Task directions >>
Rewrite the rows below, changing each occurrence of "common name" to "vernacular name" and leaving every other word as it is.

>> begin Provided data

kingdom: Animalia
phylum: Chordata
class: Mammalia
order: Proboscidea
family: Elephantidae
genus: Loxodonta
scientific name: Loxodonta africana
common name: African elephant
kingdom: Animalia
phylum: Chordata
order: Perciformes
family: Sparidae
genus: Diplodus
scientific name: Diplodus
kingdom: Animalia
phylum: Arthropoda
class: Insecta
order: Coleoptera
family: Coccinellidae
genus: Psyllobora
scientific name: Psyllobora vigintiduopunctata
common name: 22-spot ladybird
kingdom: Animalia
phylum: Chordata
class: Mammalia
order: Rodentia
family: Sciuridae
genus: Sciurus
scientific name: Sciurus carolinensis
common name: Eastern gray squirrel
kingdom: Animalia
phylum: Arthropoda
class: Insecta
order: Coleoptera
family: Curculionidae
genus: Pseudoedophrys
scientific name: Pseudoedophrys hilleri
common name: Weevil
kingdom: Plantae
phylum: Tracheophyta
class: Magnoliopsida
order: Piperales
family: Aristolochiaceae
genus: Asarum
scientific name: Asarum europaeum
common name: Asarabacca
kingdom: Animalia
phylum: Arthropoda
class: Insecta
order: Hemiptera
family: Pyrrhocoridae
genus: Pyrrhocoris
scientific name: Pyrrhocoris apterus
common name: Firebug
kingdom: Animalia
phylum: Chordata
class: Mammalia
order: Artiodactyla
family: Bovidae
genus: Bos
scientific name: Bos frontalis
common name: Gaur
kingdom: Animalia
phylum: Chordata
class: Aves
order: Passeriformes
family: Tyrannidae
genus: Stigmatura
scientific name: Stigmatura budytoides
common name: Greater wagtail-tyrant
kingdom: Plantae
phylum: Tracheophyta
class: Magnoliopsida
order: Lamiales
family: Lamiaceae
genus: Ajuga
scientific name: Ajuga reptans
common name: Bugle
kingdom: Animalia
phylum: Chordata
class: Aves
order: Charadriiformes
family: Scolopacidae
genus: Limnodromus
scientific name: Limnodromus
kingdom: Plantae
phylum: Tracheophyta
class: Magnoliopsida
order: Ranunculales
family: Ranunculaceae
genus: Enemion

>> end Provided data

Correct answer >>
kingdom: Animalia
phylum: Chordata
class: Mammalia
order: Proboscidea
family: Elephantidae
genus: Loxodonta
scientific name: Loxodonta africana
vernacular name: African elephant
kingdom: Animalia
phylum: Chordata
order: Perciformes
family: Sparidae
genus: Diplodus
scientific name: Diplodus
kingdom: Animalia
phylum: Arthropoda
class: Insecta
order: Coleoptera
family: Coccinellidae
genus: Psyllobora
scientific name: Psyllobora vigintiduopunctata
vernacular name: 22-spot ladybird
kingdom: Animalia
phylum: Chordata
class: Mammalia
order: Rodentia
family: Sciuridae
genus: Sciurus
scientific name: Sciurus carolinensis
vernacular name: Eastern gray squirrel
kingdom: Animalia
phylum: Arthropoda
class: Insecta
order: Coleoptera
family: Curculionidae
genus: Pseudoedophrys
scientific name: Pseudoedophrys hilleri
vernacular name: Weevil
kingdom: Plantae
phylum: Tracheophyta
class: Magnoliopsida
order: Piperales
family: Aristolochiaceae
genus: Asarum
scientific name: Asarum europaeum
vernacular name: Asarabacca
kingdom: Animalia
phylum: Arthropoda
class: Insecta
order: Hemiptera
family: Pyrrhocoridae
genus: Pyrrhocoris
scientific name: Pyrrhocoris apterus
vernacular name: Firebug
kingdom: Animalia
phylum: Chordata
class: Mammalia
order: Artiodactyla
family: Bovidae
genus: Bos
scientific name: Bos frontalis
vernacular name: Gaur
kingdom: Animalia
phylum: Chordata
class: Aves
order: Passeriformes
family: Tyrannidae
genus: Stigmatura
scientific name: Stigmatura budytoides
vernacular name: Greater wagtail-tyrant
kingdom: Plantae
phylum: Tracheophyta
class: Magnoliopsida
order: Lamiales
family: Lamiaceae
genus: Ajuga
scientific name: Ajuga reptans
vernacular name: Bugle
kingdom: Animalia
phylum: Chordata
class: Aves
order: Charadriiformes
family: Scolopacidae
genus: Limnodromus
scientific name: Limnodromus
kingdom: Plantae
phylum: Tracheophyta
class: Magnoliopsida
order: Ranunculales
family: Ranunculaceae
genus: Enemion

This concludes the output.